◆ Work to be completed
Please retype, character for character, the part that opens with the line containing "SAN FRANCISCO" and closes with the line containing "cottage-style", both of those lines included.

◆ Task material
◆ ◆ ◆

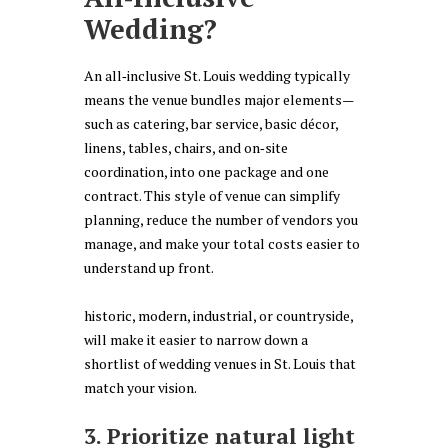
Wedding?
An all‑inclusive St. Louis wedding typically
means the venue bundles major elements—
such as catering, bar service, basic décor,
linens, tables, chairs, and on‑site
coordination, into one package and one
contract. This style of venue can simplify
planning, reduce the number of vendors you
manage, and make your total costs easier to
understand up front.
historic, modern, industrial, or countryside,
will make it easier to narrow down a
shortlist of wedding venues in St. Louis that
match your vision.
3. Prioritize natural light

◆ ◆ ◆

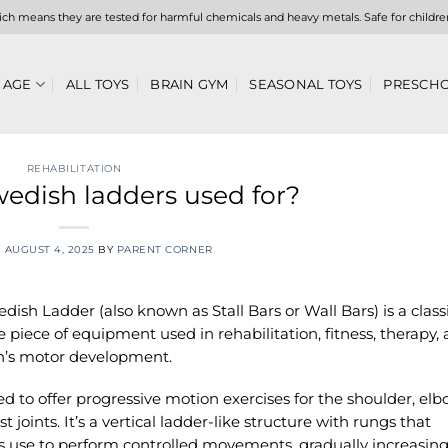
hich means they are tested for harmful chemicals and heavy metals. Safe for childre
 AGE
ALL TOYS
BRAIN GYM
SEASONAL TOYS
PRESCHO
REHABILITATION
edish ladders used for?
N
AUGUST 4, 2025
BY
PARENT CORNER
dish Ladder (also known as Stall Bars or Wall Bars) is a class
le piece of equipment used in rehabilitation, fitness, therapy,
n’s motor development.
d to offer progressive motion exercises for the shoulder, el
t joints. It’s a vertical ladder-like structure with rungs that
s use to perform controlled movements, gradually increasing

◆ ◆ ◆

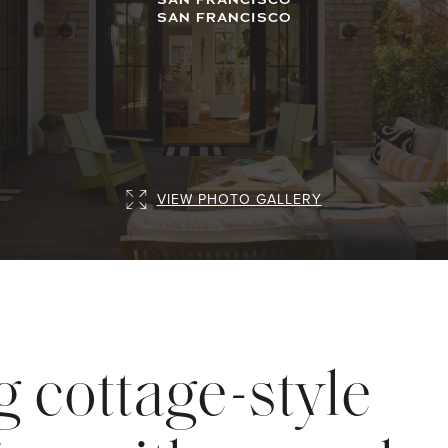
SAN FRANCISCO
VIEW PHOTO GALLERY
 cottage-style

◆ ◆ ◆

◆ Reply
SAN FRANCISCO
VIEW PHOTO GALLERY
 cottage-style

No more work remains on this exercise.